Key Points

• The microstructure of the capillary wall varies between tissues, with the highest rate of exchange of water and proteins noted in tissues perfused by discontinuous capillaries, followed by continuous and fenestrated capillaries, respectively.

• Capillaries in most tissues behave like negatively charged filters; that is, they retard the transport of negatively charged plasma proteins while enhancing the exchange of positively charged proteins.

• The magnitude of solute exchange across a vascular bed is determined by the number of perfused capillaries and the patency of the endothelial cell junctions.

• The rate and direction of fluid movement across capillaries is governed by the balance of hydrostatic and oncotic pressures exerted across the capillary wall.

• Conditions that elevate capillary hydrostatic pressure, such as arteriolar dilation or an increased venous pressure, favor the filtration of fluid out of the capillaries. Conditions that elevate plasma oncotic pressure favor the absorption of fluid from the interstitium to the capillary lumen.
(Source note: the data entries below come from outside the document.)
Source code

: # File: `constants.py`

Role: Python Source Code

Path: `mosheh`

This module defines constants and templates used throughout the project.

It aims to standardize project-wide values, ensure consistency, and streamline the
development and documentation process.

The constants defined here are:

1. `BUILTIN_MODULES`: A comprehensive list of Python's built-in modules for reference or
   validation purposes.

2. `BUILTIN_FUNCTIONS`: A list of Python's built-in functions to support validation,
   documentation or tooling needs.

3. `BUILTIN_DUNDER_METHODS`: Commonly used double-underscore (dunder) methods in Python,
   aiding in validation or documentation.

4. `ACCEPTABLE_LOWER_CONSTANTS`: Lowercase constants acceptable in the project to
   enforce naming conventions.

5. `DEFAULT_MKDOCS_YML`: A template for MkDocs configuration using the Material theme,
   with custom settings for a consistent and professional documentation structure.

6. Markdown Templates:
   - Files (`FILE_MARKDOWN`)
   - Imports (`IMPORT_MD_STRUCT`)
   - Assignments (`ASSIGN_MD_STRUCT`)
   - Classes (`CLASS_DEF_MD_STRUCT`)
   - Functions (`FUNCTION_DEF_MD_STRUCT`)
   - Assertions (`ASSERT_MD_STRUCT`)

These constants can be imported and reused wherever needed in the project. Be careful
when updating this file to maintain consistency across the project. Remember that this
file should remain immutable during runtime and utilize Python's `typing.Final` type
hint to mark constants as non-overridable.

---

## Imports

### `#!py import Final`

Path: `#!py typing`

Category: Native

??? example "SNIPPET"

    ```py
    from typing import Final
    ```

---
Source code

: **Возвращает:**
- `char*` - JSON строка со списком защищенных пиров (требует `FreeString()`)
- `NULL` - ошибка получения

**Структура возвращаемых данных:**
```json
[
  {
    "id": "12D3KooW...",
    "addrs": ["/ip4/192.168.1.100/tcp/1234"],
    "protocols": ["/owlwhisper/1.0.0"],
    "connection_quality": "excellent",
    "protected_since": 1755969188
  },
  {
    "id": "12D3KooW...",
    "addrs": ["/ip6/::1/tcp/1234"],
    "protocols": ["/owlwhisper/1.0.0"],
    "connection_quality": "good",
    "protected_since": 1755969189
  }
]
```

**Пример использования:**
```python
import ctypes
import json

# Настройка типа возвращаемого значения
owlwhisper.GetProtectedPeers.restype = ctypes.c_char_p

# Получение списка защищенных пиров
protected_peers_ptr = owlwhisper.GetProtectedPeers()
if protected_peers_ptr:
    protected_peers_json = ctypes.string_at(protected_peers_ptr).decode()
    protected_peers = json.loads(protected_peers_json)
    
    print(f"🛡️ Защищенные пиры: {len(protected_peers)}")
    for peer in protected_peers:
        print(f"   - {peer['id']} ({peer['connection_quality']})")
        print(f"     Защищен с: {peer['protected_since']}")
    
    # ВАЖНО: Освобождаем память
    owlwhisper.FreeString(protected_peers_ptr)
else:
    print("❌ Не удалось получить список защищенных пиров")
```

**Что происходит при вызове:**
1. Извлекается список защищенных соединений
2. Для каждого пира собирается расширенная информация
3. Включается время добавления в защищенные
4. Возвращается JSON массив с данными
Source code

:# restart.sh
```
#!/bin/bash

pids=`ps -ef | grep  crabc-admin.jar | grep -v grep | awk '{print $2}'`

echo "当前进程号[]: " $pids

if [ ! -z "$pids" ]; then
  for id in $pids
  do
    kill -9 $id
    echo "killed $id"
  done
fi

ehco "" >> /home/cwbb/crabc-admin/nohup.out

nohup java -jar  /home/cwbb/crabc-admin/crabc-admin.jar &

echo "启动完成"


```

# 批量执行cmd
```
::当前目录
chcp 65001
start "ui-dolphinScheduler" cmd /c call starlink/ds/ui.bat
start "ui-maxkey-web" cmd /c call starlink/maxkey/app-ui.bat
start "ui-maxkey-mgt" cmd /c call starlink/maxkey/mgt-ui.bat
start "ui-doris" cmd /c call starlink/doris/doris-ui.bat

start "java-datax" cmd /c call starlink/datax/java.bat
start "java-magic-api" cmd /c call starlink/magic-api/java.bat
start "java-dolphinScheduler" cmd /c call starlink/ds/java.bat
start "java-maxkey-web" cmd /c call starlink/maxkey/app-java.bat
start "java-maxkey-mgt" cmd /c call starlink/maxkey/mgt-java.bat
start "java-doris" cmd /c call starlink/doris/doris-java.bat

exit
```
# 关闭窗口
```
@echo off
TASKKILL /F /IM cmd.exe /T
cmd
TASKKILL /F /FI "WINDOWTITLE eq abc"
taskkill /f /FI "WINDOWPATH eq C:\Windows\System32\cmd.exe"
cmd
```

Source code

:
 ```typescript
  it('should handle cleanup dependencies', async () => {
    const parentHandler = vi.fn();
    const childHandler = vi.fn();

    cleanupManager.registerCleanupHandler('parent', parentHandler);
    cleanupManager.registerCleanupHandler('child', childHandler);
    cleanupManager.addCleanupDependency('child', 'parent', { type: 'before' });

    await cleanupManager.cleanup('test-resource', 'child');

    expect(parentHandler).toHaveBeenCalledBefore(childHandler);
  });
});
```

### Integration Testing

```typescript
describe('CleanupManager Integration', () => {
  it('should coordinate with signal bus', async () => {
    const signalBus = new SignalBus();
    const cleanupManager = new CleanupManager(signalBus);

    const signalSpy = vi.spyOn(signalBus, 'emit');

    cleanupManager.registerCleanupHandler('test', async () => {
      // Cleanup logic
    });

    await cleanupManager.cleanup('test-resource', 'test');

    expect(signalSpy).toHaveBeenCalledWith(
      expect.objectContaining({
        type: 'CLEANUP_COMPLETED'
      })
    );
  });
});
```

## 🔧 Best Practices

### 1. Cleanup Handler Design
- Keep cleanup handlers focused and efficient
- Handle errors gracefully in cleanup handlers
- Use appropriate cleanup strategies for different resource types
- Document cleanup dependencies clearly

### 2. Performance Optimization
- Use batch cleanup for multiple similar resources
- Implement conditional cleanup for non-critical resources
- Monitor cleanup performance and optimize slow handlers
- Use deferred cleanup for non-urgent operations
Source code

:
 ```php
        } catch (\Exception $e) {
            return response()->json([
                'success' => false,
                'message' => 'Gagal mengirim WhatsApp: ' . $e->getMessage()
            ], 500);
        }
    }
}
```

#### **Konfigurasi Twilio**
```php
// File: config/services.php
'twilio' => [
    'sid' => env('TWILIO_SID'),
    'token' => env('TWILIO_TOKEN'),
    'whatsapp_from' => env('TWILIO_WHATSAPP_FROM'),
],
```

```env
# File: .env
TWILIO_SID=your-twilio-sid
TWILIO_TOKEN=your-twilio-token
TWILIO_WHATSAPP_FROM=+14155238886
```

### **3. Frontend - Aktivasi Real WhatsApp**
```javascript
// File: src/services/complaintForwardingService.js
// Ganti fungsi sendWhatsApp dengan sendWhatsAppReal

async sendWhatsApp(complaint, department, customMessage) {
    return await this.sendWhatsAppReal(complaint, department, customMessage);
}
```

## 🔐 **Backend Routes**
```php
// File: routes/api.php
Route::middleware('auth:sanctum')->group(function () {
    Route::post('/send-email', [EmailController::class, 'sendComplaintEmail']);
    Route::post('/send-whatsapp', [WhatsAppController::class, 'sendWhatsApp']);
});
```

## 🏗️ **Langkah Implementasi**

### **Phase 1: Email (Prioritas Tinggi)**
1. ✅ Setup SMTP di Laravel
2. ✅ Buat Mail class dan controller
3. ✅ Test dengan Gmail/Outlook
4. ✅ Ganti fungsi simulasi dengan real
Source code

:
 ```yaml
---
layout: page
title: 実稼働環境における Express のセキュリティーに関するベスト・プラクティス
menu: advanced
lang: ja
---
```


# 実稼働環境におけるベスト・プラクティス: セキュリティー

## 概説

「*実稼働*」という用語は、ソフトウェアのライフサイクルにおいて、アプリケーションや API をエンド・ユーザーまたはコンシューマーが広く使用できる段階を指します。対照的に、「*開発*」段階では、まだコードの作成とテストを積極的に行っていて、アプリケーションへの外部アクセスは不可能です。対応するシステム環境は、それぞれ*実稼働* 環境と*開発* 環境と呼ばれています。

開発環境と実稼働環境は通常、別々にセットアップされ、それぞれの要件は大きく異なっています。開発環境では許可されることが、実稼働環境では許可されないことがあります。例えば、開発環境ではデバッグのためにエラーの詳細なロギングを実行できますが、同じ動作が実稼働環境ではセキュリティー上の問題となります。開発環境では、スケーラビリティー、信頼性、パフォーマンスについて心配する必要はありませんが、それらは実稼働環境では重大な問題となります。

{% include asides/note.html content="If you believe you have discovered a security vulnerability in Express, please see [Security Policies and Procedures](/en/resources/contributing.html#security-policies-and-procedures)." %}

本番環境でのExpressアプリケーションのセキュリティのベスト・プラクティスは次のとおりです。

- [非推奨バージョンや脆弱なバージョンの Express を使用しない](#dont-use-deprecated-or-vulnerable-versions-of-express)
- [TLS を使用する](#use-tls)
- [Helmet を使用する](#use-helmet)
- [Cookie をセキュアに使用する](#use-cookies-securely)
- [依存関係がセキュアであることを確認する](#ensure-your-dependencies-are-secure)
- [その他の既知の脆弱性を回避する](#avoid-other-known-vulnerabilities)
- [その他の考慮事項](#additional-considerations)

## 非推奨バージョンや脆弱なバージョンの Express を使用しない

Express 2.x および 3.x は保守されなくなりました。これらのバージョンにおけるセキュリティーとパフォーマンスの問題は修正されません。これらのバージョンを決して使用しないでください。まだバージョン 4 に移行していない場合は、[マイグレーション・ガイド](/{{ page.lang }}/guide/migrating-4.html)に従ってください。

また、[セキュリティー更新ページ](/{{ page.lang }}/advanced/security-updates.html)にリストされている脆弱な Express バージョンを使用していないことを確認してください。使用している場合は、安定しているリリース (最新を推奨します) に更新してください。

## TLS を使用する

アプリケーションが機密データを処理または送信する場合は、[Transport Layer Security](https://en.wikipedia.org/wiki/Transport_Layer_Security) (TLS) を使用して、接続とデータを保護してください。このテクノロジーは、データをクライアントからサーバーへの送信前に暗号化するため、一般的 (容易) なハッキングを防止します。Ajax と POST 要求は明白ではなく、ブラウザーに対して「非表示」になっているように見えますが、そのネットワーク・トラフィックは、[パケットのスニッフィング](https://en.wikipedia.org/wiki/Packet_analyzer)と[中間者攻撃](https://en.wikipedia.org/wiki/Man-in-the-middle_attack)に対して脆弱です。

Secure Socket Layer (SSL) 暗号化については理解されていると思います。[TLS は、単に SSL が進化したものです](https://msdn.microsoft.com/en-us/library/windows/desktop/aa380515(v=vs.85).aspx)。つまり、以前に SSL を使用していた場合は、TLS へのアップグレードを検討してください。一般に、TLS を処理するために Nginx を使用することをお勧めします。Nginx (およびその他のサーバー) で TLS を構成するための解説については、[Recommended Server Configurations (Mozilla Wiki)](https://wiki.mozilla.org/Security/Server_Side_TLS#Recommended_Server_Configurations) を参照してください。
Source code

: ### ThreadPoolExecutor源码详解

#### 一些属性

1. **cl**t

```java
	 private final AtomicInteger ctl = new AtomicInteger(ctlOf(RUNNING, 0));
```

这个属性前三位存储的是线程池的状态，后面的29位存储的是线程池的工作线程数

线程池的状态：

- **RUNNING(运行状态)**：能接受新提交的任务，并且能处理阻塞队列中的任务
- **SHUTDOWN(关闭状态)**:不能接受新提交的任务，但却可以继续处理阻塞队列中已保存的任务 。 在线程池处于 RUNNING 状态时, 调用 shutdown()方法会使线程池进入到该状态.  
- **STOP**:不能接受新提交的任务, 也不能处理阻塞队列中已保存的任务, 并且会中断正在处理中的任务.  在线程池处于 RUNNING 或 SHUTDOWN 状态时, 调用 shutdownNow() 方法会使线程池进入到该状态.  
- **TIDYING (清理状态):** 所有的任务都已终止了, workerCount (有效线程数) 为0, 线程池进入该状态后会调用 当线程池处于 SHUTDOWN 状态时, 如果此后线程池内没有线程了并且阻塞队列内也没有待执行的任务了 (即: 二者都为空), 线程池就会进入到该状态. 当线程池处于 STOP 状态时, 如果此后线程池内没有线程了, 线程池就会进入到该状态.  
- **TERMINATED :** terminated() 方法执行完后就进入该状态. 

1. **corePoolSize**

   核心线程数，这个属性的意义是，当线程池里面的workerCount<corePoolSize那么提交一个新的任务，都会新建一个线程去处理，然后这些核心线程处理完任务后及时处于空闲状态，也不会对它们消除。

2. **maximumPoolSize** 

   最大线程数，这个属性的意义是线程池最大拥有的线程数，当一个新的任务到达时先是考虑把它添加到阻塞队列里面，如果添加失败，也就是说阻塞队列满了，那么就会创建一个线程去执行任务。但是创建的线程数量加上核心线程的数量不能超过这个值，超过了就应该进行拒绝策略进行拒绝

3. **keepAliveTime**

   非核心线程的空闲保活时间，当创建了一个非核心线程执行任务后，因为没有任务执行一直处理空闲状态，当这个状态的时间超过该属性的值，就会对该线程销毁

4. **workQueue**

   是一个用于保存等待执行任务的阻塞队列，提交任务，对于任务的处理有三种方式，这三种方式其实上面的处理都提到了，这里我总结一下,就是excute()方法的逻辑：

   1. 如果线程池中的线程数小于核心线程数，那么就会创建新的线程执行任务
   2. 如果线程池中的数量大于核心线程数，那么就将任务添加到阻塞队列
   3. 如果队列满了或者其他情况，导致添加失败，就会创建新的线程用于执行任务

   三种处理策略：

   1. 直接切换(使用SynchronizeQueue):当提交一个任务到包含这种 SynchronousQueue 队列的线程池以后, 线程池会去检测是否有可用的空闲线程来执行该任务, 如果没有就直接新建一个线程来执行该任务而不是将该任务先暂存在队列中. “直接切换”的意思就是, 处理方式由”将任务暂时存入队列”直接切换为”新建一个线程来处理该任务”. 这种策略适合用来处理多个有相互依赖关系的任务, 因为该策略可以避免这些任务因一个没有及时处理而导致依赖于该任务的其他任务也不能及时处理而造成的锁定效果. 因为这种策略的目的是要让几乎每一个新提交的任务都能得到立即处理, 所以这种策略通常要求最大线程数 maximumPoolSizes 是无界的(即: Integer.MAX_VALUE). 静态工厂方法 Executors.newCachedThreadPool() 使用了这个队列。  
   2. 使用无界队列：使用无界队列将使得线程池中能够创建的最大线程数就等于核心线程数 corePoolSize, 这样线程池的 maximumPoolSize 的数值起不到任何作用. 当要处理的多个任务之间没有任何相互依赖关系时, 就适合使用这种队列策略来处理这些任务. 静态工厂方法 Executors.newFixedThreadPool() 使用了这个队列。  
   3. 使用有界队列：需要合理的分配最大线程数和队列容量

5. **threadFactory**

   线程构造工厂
• The lymphatic system provides the only means for removal of plasma proteins that escape the blood and enter the interstitium.

• The principal driving force for the entry of interstitial fluid into the terminal lymphatics is the interstitial fluid pressure.

• When capillary pressure is increased, the increased interstitial hydrostatic pressure and lymph flow and reduced interstitial oncotic pressure that result help prevent excessive fluid accumulation in the interstitium.

• Edema generally occurs when the rate of fluid filtration out of a capillary bed exceeds the ability of its lymphatic drainage to return the filtered fluid to the vascular system.

• The three most common vascular abnormalities that result in interstitial edema are an increased capillary hydrostatic pressure, a reduction in plasma oncotic pressure, and an increased capillary permeability.